No — it's more casual than Aspen and roughly equal to Sun Valley. Jacket is optional at every Telluride room; a clean button-down with denim reads correctly at Allred's and 221 South Oak. Aspen's room dress codes do not transfer here, and overdressing reads off-key for the town. The exception is the New Sheridan Chop House, where the room itself nudges the dress code one notch up.

When should I avoid booking?

The Telluride Film Festival over Labor Day weekend (late August through early September), Bluegrass Festival in late June, and Christmas through New Year's. Reservations fill four to six weeks out across all seven of the picks in this list during those windows.
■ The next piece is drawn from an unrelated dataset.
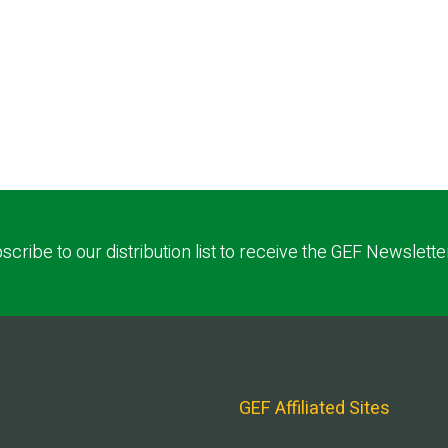
scribe to our distribution list to receive the GEF Newslette
GEF Affiliated Sites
The film festival in particular pushes the price of every two-top in town up roughly 30 per cent on the wine side.

How does the altitude affect the meal?

Telluride town sits at 8,750 feet; Allred's at the gondola top is at 10,540 feet. Two practical implications: alcohol hits harder (calibrate down by roughly a third for the first night) and the kitchen runs at high-altitude cookery — pasta water boils at 196°F not 212°F, which Italian rooms like Rustico and La Marmotte handle without surprise. Hydrate aggressively for 48 hours before arrival.

Where do tech founders take board members during the conferences?

Allred's for the headline dinner, 221 South Oak or The Cosmopolitan for the working session, La Marmotte for the quieter one-on-one. For groups of ten to sixteen, the New Sheridan Chop House upstairs and Rustico Ristorante's back room are the only two rooms that handle a party that size at a single table.

Is the gondola really free?

Yes. The Telluride gondola is a free public transit system funded by the resort and the towns of Telluride and Mountain Village. It runs daily from roughly 06:30 to midnight in season, longer during Film Festival. Allred's diners ride free both directions. There are no other gondola-accessed restaurants in town — Telluride is the only US ski resort that runs the lift as a year-round, no-fee transit service.